GameStop hasn’t spilled the beans on exactly how much Bitcoin they’re planning to buy. But, right after the markets closed on March 26th, they announced they were offering $1.3 billion in convertible notes.

However, some experts and commentators are scratching their heads about GameStop’s Bitcoin move. Tom Sosnoff, founder and CEO of Tastylive, chatting with Yahoo Finance on March 27th, said this whole Bitcoin thing feels “a little dot-comish” to him.

Cryptocurrencies, Markets

Source: Hans Akamatsu

Sosnoff elaborated: “It feels a bit like, ‘Oh, let’s just slap a dot-com on our name and buy some Bitcoin with our extra cash because we can’t seem to find a growing business to invest in.'”

Meanwhile, Bret Kenwell, a US investment analyst over at eToro, told Reuters on March 27th that “investors aren’t exactly jumping for joy about the core business right now.”

Biggest day of short sales still goes to Keith Gill’s return 

But here’s a fun fact: even with this surge, the record for short sales still goes to June 3rd, 2024, hitting a massive 46.20 million.
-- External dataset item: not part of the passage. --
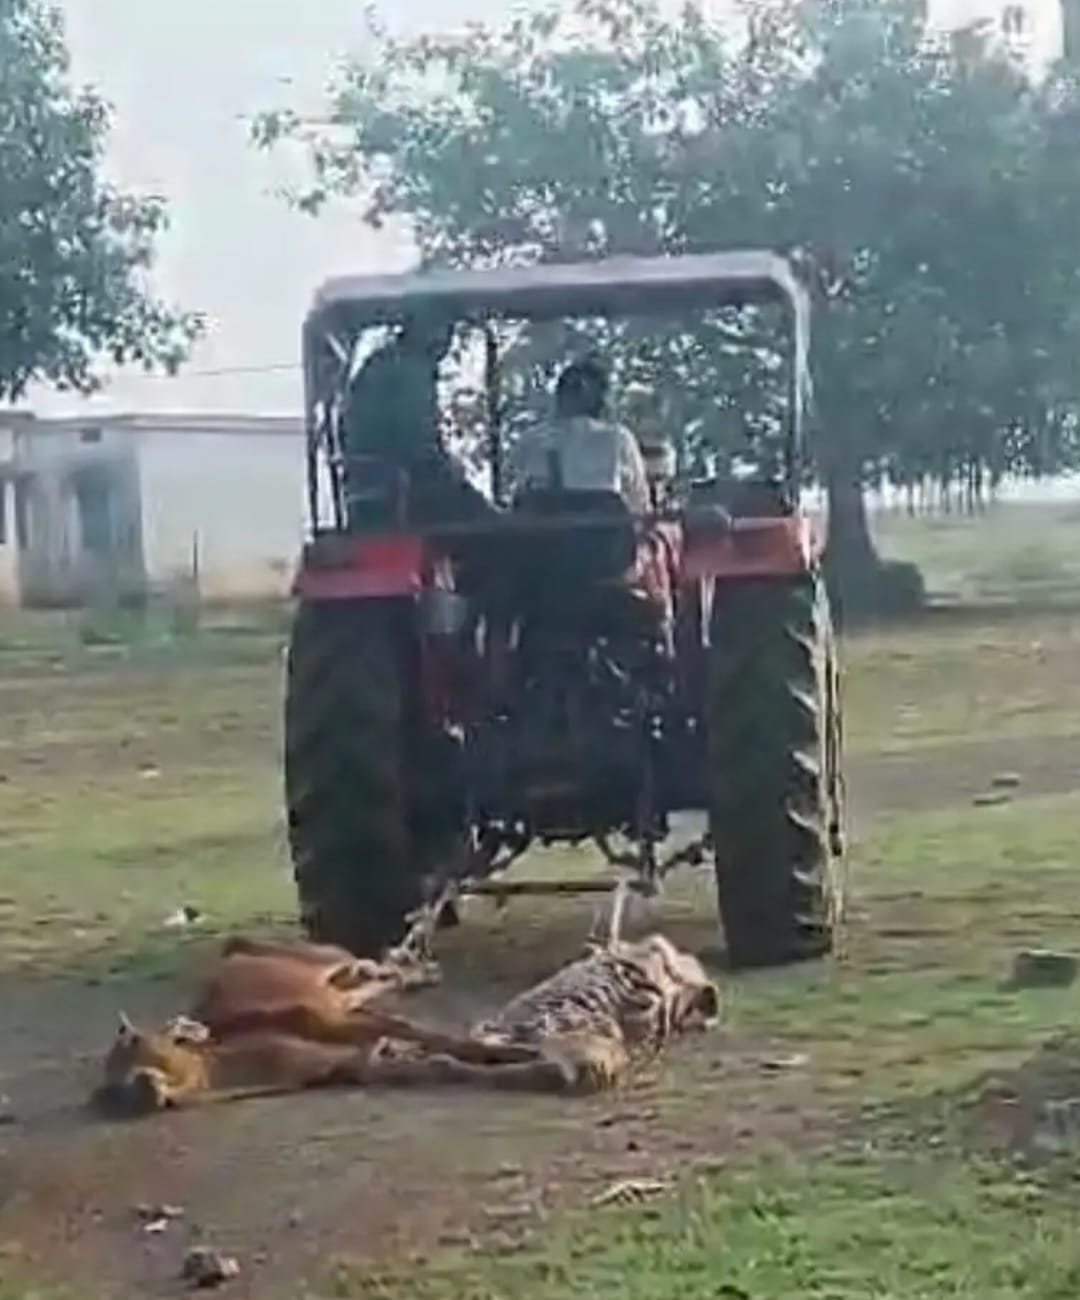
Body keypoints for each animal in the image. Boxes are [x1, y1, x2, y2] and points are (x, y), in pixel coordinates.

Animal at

That date lines up with when Keith Gill, you know, the guy famous for the 2021 GameStop short squeeze, announced on June 2nd that he was back in the GameStop ring, this time with a cool $180 million to play with.

Related: Firms without business models ‘buy Bitcoin’ — Angel investor Jason Calacanis

GameStop has said that these convertible senior notes – which are basically debt that can turn into stock later – will be used for general company stuff, including buying Bitcoin.

Some analysts are pointing to this convertible notes announcement as the very thing that triggered the stock’s slide.

Han Akamatsu noted in an X post on March 27th that GameStop’s stock is falling for the same reason Strategy (formerly MicroStrategy) took a hit after issuing convertible notes.

“Back in 2021, MSTR issued $1.05 billion of 0% convertible notes. The stock dipped initially because of hedging shorts, but then exploded when Bitcoin took off and the arbitrage unwound,” Akamatsu explained. He then added:

“GME is following the same playbook now…If GME or BTC takes off, things could get very interesting as we might just see another squeeze opportunity here.”

Magazine: Arbitrum co-founder skeptical of move to based and native rollups: Steven Goldfeder

This article does not contain investment advice or recommendations. Every investment and trading move involves risk, and readers should conduct their own research when making a decision.